Feiglin on Getting Arrested and Netanyahu's Resignation

Civil disobedience proponent Moshe Feiglin is recommending road blockings, mass descent to Gush Katif and mass acent to the Temple Mount - but says it is no longer necessary to get arrested.

Ezra HaLevi , | updated: 2:41 PM

Feiglin, speaking with Israel National Radio's Eli Stutz, from Gush Katif, where he moved a month ago, also had advice for anyone who was beginning to get depressed about the prospects of a victorious struggle against the Disengagement Plan. "If you are depressed about the situation, just come to Gush Katif," he said. "The faces and smiles of the people will cure you completely. The best people of our nation are here now - come join us. The spirit is unbelievable."

The two other activities Feiglin is urging all activists to engage in are making their way to the Temple Mount and blocking roads.

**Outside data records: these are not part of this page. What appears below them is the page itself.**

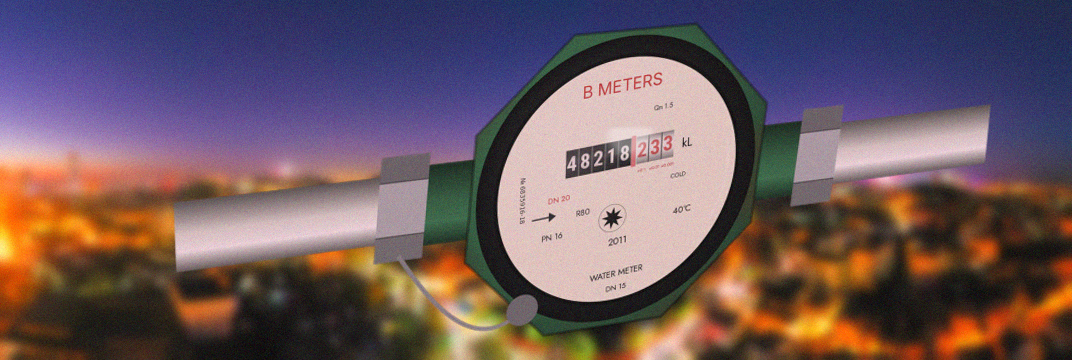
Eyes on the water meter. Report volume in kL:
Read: 48218.233 kL
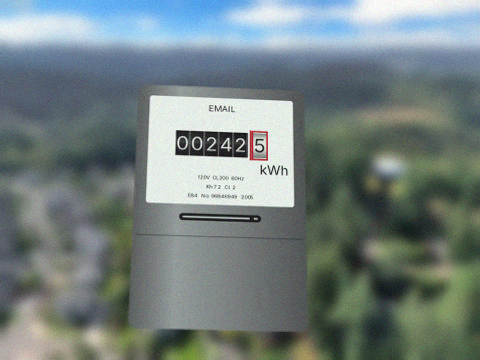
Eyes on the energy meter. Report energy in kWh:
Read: 242.5 kWh
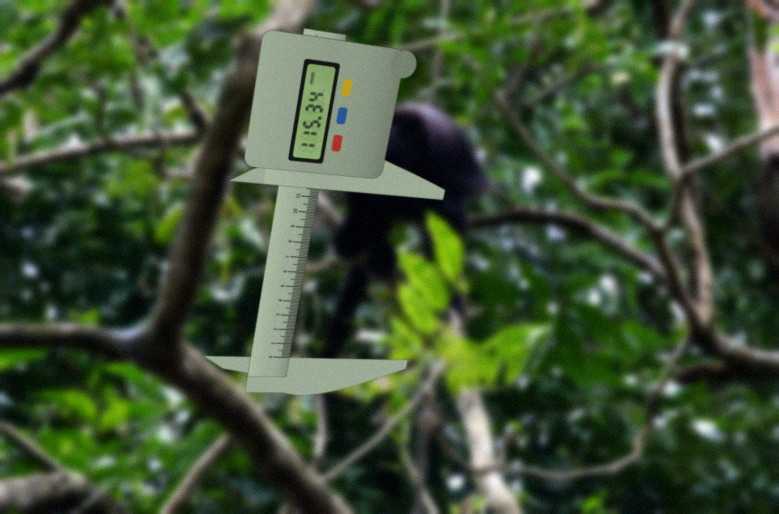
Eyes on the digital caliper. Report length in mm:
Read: 115.34 mm
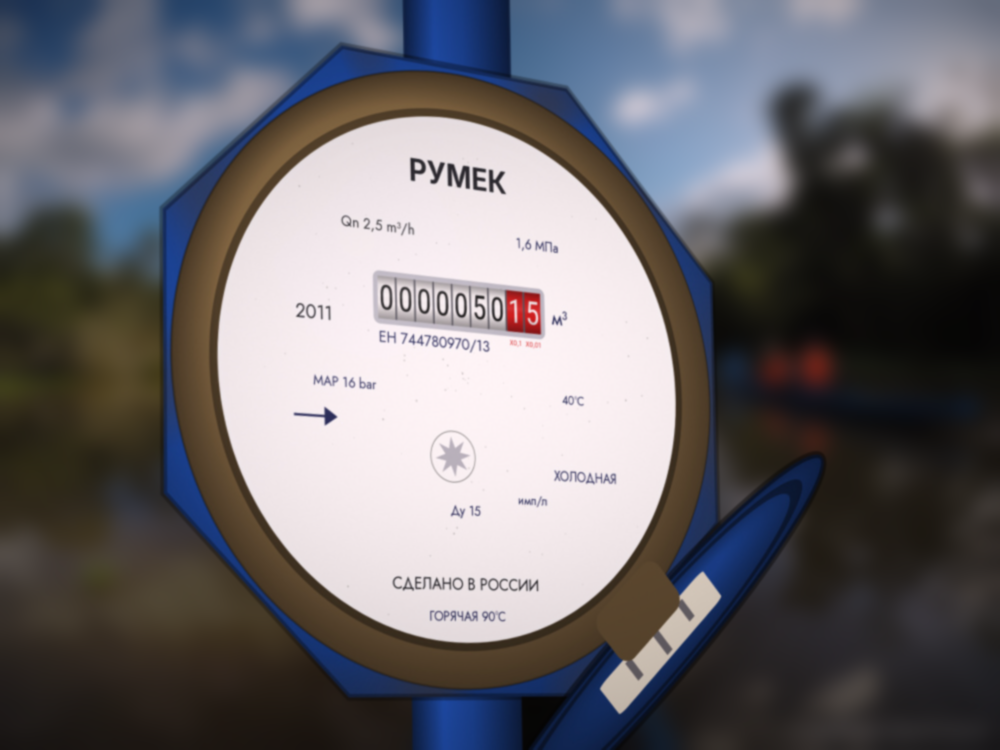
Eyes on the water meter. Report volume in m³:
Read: 50.15 m³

"Go to the Temple Mount," Feiglin said. "It is like Uri Tzvi Greenberg said - 'He who controls the mount controls the country.' "

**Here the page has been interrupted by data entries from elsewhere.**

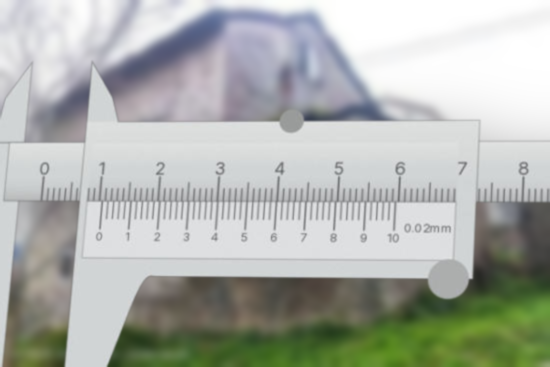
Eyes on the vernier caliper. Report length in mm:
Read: 10.5 mm
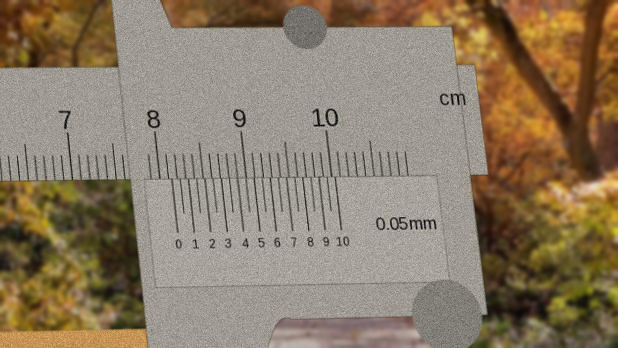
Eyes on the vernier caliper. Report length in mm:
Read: 81.4 mm
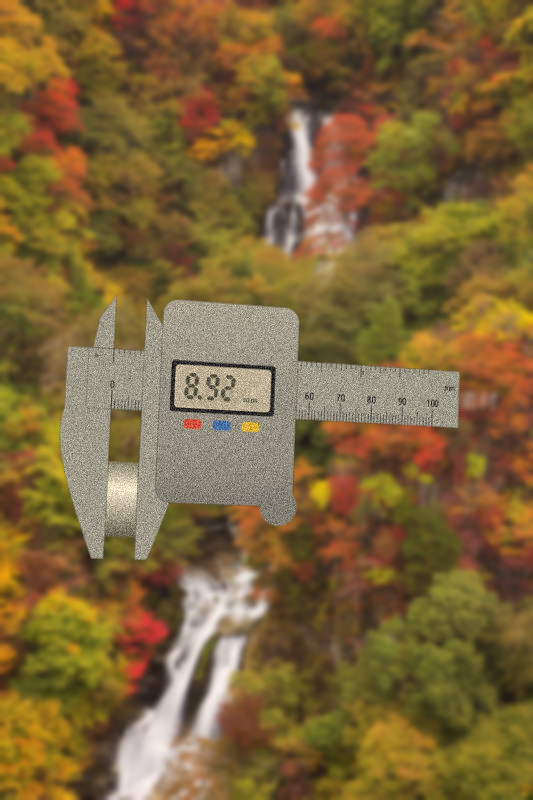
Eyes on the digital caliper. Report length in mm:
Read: 8.92 mm
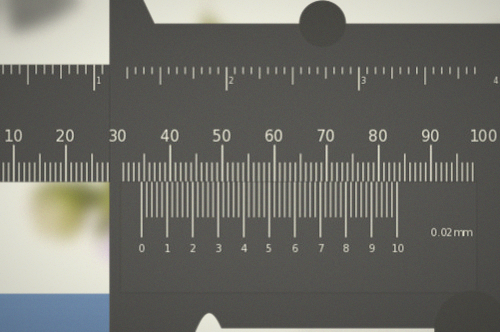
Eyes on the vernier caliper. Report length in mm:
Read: 34.5 mm
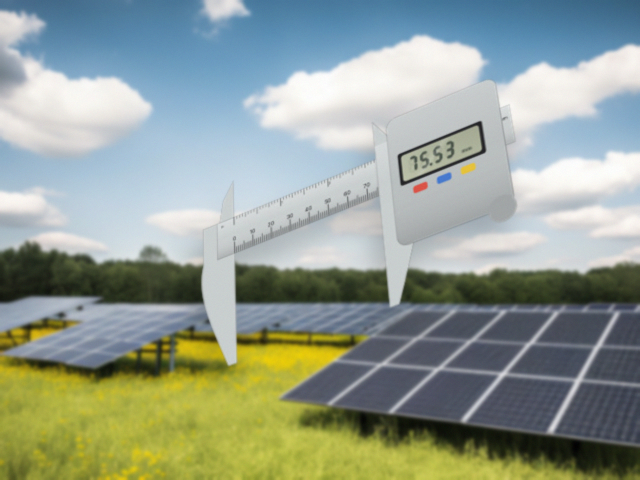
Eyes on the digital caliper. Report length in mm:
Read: 75.53 mm
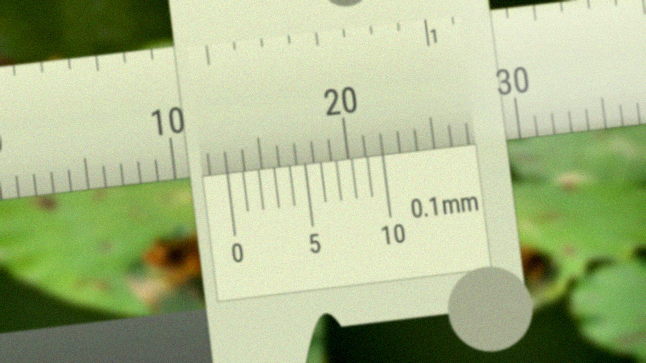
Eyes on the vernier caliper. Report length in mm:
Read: 13.0 mm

With regard to blocking roads, Feiglin said a change in strategy is in order. "Don't get arrested!" he advised. "When we told people to get arrested, we thought there was a remnant of democracy left - that once someone was arrested he would be protected by the system's rules. We now see there are no rules, no laws and no democracy - they are beating youngsters within an inch of death."

The veteran road blocker recommends that instead of activists sitting in the road for hours, "They should block it until the police come and then run away and block another road."

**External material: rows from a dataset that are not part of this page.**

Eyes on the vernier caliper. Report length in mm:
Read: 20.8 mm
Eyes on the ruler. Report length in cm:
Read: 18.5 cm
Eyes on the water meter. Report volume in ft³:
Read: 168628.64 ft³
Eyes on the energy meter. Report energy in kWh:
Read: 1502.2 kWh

Feiglin concedes that police violence has succeeded in deterring some who would otherwise be willing to be arrested, but asks that those who are considering engaging in protest activities look to the residents of Gush Katif for inspiration. "When you are going to such an action, you should take into account that police may injure you - one must decide if they are willing to sacrifice at that level," Feiglin said. "One should know that this is nothing compared to the residents of Gush Katif who have risked their lives under 5,000 rockets, and are now risking their belongings as Bassi and the Disengagement Authority threaten them with losing them if they do not leave willingly. Whoever decides whether to go out and fight should compare his sacrifice with their sacrifice."

"This war is not over the existence of Gush Katif, or even about the entire Judea and Samaria - which is certainly on the line. Nor is it even about the entire existence of the Jewish State - because that is on the line as well," Feiglin said. "It is really a fight between those who think the Holy One, Blessed be He is the King of the world - and those who want to erase anything that belongs to this idea - to bring the world back to nothingness."

Feiglin believes that one of the good things that is already coming out of these difficult times is that the events have revealed who the "good guys" and "bad guys" are, in the world of the ambiguous campaign promises of Israeli politicians. "We have a very unique opportunity to see exactly who is good and bad with our own eyes during this period. Very soon, after we win this battle with the help of G-d, it will once again be hard to tell."

Feiglin advises citizens to write down on a piece of paper right now who supported the Disengagement and who is opposing it with the intention of preventing its implementation. "It is very important to remember the names of who went on the side of goodness and who went with evil during this time."

The Likud activist did not wish to give any examples, but when questioned by Stutz, proceeded to comment on Binyamin Netanyahu's recent resignation.

"I am very happy about that act," Feiglin said. "What it means is that the bad guys have to fight another little war. But to look to Netanyahu as the redeemer is laughable. We all know that if Netanyahu really wanted to stop disengagement, he could have done it a year ago - he is doing what he is doing now due to his own calculations, not his ideological convictions."

Asked if he still planned on challenging Netanyahu and Sharon for leadership of the Likud, Feiglin answered that nothing would cause him to pull out of the primaries. "The most important thing to remember, is that there is no real difference between Netanyahu and Sharon. If you are not coming in the name of G-d - if you are not coming from the faithful point of view - you will not be able to stand up to the challenges that reality brings before the Jews dwelling in the Land of Israel these days. It is not a personal thing, it's principle. Therefore, I am going to run against whoever runs - Sharon, Netanyahu, Landau - whoever it is. Not because I have something personal against them - with Sharon I do - and also Bibi's record is not so great by the way - but because it is not about who is running, but about what kind of platform he is running upon. I think I speak to people and they really understand this already - so the chances are good."